New findings from 2022 Canadian surveyFast notes that the report highlights areas of attention where each municipality can prioritize their efforts to improve accessibility. "MOCA demonstrates how cities across Canada can make measurable progress toward advancing accessibility by applying insights from the disabled community to shape local-level policy, targeted to where improvements are needed most."
Fast and Ziv encourage other Canadian cities to join the mapping movement to begin improving their accessibility. This research can easily be replicated in municipalities across Canada by using the AccessNow app.

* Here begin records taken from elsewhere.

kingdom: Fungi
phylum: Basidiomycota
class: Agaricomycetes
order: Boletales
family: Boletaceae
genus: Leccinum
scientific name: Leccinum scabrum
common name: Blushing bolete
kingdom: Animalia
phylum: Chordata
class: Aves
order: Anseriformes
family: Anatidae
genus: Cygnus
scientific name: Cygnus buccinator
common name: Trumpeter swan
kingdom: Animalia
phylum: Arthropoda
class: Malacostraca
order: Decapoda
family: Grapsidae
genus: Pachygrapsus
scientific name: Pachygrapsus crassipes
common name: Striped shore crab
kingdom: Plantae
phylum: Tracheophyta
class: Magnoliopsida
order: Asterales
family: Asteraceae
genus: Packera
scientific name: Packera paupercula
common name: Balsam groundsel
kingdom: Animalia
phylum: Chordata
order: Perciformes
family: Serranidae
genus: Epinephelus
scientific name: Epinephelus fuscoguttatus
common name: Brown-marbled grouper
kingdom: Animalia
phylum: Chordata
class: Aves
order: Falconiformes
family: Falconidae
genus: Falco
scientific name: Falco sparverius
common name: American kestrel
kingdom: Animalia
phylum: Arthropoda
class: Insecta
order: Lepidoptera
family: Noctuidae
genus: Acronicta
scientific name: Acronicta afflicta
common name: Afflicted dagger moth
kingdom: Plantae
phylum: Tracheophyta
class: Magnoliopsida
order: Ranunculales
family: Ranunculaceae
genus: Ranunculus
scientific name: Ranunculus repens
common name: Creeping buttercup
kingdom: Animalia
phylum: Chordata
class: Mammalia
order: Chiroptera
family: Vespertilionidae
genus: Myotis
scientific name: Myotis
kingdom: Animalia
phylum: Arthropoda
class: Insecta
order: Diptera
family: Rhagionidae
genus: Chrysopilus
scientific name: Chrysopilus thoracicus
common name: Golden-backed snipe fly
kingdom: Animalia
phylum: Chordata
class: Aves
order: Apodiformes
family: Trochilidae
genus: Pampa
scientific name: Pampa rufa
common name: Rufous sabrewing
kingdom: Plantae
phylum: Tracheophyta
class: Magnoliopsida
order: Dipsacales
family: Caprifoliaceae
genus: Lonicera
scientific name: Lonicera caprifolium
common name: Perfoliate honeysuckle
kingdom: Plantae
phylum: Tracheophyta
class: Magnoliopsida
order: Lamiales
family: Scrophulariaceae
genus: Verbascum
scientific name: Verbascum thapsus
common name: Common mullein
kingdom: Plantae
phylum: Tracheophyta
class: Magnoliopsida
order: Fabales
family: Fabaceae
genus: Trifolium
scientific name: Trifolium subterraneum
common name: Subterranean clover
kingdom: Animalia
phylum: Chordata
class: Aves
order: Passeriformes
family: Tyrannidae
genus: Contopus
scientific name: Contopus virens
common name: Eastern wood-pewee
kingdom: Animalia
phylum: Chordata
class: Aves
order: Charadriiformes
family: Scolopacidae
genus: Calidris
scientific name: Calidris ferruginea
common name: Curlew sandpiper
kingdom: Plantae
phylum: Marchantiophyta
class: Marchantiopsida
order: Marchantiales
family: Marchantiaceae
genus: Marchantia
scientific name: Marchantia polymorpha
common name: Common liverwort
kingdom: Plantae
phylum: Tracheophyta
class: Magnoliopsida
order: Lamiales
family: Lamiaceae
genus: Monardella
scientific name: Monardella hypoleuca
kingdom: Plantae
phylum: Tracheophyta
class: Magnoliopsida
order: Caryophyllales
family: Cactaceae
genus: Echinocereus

New findings from the 2022 Canadian Survey on Disability (CSD) show that 27 per cent of Canadians aged 15 years and older -- eight million people -- have one or more disabilities that limit them in their daily activities.
"Accessibility is a fundamental human right, and we envision a world where everyone can navigate their surroundings with ease and dignity, regardless of their abilities," says Ziv. "Together, we can empower individuals with disabilities to participate fully in society by providing critical insights and build a more inclusive future where no one is left behind."